◆ AUFGABENSTELLUNG
Bitte schreibe den folgenden Text über den Solarstreit zwischen China und der EU im Anschluss an seinen letzten Satz weiter.

◆ VORLIEGENDER TEXT

——

Handel und Handlungsfreiheit

Lehren aus dem chinesisch-europäischen Photovoltaik-Streit

Die Gemengelage von nationalen und internationalen Akteuren in der Handelspolitik ist komplexer geworden. Das birgt, wie der Solarstreit China–EU zeigt, Probleme, aber auch Chancen. Nationale Politik bewegt sich weiterhin im Rahmen multilateraler Disziplin, erobert aber neue Zuständigkeiten und gewinnt an Freiheit.

Als die EU und China Ende Juli 2013 den Kompromiss im Handelsstreit um Billigimporte chinesischer Photovol­taik-Produkte (Solarzellen und -module) verkündeten, konnte ein lange schwelender Konflikt vorerst gütlich beigelegt werden. Begonnen hatte dieser Konflikt vor knapp einem Jahr mit der Eröffnung einer Antidumping-untersuchung der EU-Kommission gegen chinesische Photovoltaik-Produzenten, und zugespitzt hatte er sich zuletzt mit chinesischen Antidumpingverfahren gegen europäische Spezialchemiehersteller.

In letzter Minute wurde die Eskalation hin zu einem veritablen Handelskrieg vermieden, denn Anfang August wären automatisch verschärfte europäische Antidumpingmaßnahmen gegen China in Kraft getreten. Der erzielte Kompromiss sieht einen Mindestpreis und eine Maximalmenge für chinesische Photovol­taik-Exporte in die EU vor. Zusammen soll dies dazu beitragen, dass ­europäische Produzenten wieder kostendeckende Preise erzielen und sich auf Dauer am Markt halten können.

Kritik von allen Seiten

Was ist passiert? Auf den ersten Blick wenig Neues: Ein Antidumpingstreit wird durch Kompromisse beigelegt, Preis- und Mengenzugeständnisse – in der Sprache der WTO „Undertakings“ – sind dabei die Regel.

Wie bei solchen Kompromissen nicht anders zu erwarten, gibt es von allen Seiten Kritik. Europäische Photovoltaik-Produzenten halten den Mindestpreis für zu niedrig und werfen der Europäischen Kommission vor, im Konflikt mit China „eingeknickt“ zu sein. Chinesische Produzenten, für die Europa der mit Abstand wichtigste Absatzmarkt ist, klagen dagegen über die Mengenbegrenzung, die den Konkurrenzdruck zwischen ihnen erheblich verschärft und für manche von ihnen das Aus bedeuten dürfte. Ordnungspolitisch orientierte Ökonomen schließlich kritisieren die Eingriffe in die Marktwirtschaft durch Preis- und Mengenregulierung.

Auf den zweiten Blick entdeckt man allerdings einige Unstimmigkeiten. So fällt auf, dass die Europäische Kommission – die formal in Handelsfragen alleine für die EU verhandeln und entscheiden darf – ihre beiden handelsrechtlichen Verfahren gegen China keinesfalls eingestellt hat. Das Antidumpingverfahren und das Antisubventionsverfahren laufen weiter, ihr Abschluss wird für Dezember erwartet. Ein erneutes Aufbrechen des Handelsstreits ist also nicht ausgeschlossen.

——

[Bilder menschlicher Posen mit Koordinaten]
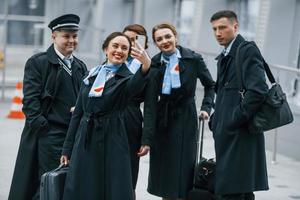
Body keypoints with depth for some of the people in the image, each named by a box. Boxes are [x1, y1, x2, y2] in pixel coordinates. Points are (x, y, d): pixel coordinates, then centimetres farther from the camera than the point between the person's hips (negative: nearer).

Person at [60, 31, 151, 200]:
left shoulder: (127, 78, -1)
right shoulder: (92, 75, 12)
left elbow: (135, 87, -28)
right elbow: (78, 112, 14)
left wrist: (146, 65, -49)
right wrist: (67, 149, 12)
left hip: (112, 142, -4)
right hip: (85, 142, 4)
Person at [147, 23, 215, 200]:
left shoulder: (193, 59, -6)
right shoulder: (154, 63, 2)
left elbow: (210, 86, 6)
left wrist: (206, 108, -5)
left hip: (185, 118, -3)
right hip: (162, 119, 3)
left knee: (182, 164, -2)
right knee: (162, 165, 7)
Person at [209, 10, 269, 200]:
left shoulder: (248, 51, -9)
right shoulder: (224, 56, 19)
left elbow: (258, 91, -20)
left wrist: (234, 120, -18)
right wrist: (217, 119, 12)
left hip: (240, 134, -9)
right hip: (227, 134, 9)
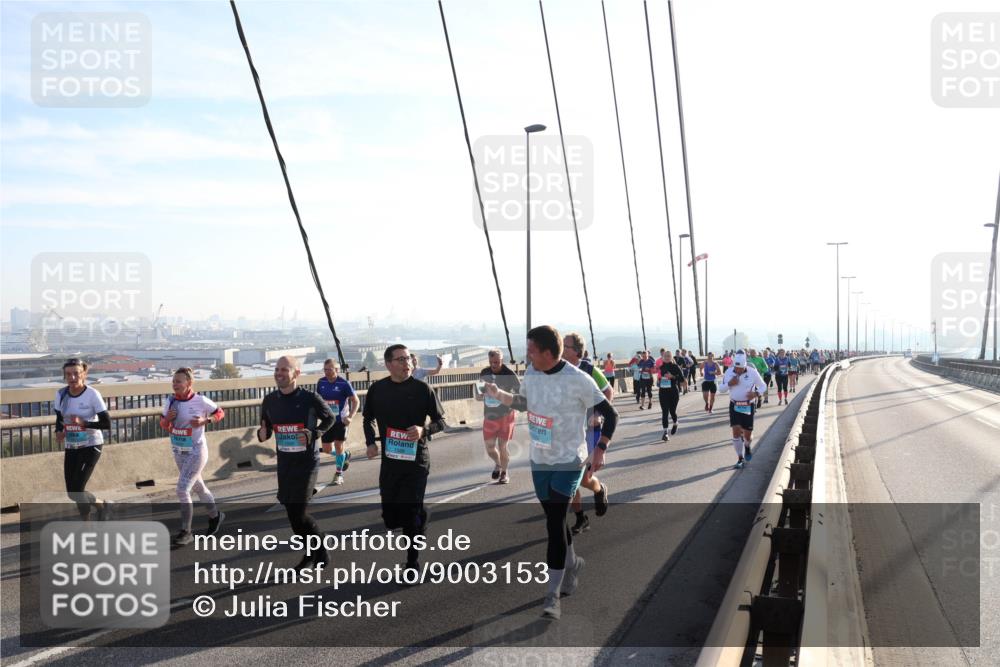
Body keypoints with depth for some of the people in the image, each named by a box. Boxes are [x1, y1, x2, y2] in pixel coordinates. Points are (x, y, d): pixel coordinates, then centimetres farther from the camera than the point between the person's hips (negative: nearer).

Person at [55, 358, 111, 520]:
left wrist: (83, 423, -27)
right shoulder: (61, 394, -2)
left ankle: (101, 504, 20)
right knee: (72, 492, 7)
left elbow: (107, 424, -15)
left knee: (76, 492, -10)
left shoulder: (92, 394, -16)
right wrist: (59, 432, -8)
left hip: (91, 446, -5)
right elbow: (59, 418, 12)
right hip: (71, 447, 5)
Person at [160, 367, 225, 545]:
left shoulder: (200, 401, -16)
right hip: (178, 451, 6)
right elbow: (164, 425, 8)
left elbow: (220, 412, -1)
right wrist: (167, 419, -14)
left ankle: (185, 532, 1)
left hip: (196, 452, -6)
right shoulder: (171, 401, -2)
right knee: (197, 486, 20)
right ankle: (215, 515, 41)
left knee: (182, 490, -12)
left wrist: (205, 421, -18)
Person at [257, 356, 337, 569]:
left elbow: (329, 419, 2)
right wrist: (262, 434, -12)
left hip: (307, 463, -5)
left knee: (299, 513, -8)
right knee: (292, 512, 11)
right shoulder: (270, 400, 1)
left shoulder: (310, 398, -12)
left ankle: (319, 553, 16)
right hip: (284, 463, 5)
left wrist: (314, 434, -14)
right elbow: (265, 428, 12)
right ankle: (312, 553, 31)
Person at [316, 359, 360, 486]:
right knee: (327, 449, 5)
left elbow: (356, 401, -10)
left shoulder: (343, 383, -15)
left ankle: (339, 474, 18)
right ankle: (345, 456, 36)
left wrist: (350, 417, -21)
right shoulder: (321, 382, -2)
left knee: (338, 446, -1)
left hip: (341, 421, -5)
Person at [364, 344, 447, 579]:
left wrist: (424, 430, -22)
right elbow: (368, 418, 15)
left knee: (410, 513, -3)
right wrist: (371, 442, -1)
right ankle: (419, 525, 43)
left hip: (416, 461, -3)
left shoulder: (422, 389, -9)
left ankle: (412, 564, 16)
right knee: (391, 517, 10)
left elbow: (441, 422, -3)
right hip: (389, 460, 4)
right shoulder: (377, 389, -1)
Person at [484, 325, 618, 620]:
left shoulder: (578, 380, -20)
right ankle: (572, 563, 43)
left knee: (555, 523, -10)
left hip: (569, 461, -6)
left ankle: (552, 595, -1)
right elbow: (523, 403, 16)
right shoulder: (531, 373, -2)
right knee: (554, 519, 17)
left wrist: (601, 449, -21)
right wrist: (499, 394, -2)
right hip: (539, 460, 6)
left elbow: (610, 415, -12)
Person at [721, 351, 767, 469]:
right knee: (736, 431, -7)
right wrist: (729, 384, -19)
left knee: (747, 433, 3)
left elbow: (763, 385, 0)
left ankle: (747, 447, 40)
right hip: (734, 405, 1)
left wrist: (756, 393, -20)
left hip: (748, 406, -1)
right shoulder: (729, 372, -6)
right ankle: (740, 458, 5)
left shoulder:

——

◆ ANTWORT
Außerdem hat die Welthandelsorganisation (WTO) in diesem Handelsstreit nur gleichsam die Hintergrundkulisse geliefert. Die Antwort Chinas auf die europäischen Antidumpingverfahren war nicht die – regelkonforme – Drohung mit dem Gang zum Schiedsgericht der WTO, sondern die Vergeltung durch eigene Antidumpingverfahren.
Und schließlich fällt auf, dass China in diesem Handelsstreit naturgemäß mit einer einheitlichen Position auftrat, während Europa mit vielerlei Zungen sprach – mit der der Europäische Kommission und mit denen der von ganz unterschiedlichen Interessen geprägten Mitgliedstaaten. Man hatte sogar den Eindruck, als sei die Europäischen Kommission unter ihren Mitgliedsländern isoliert, denn diese sprachen sich in der Mehrheit gegen das Vorgehen der Kommission aus.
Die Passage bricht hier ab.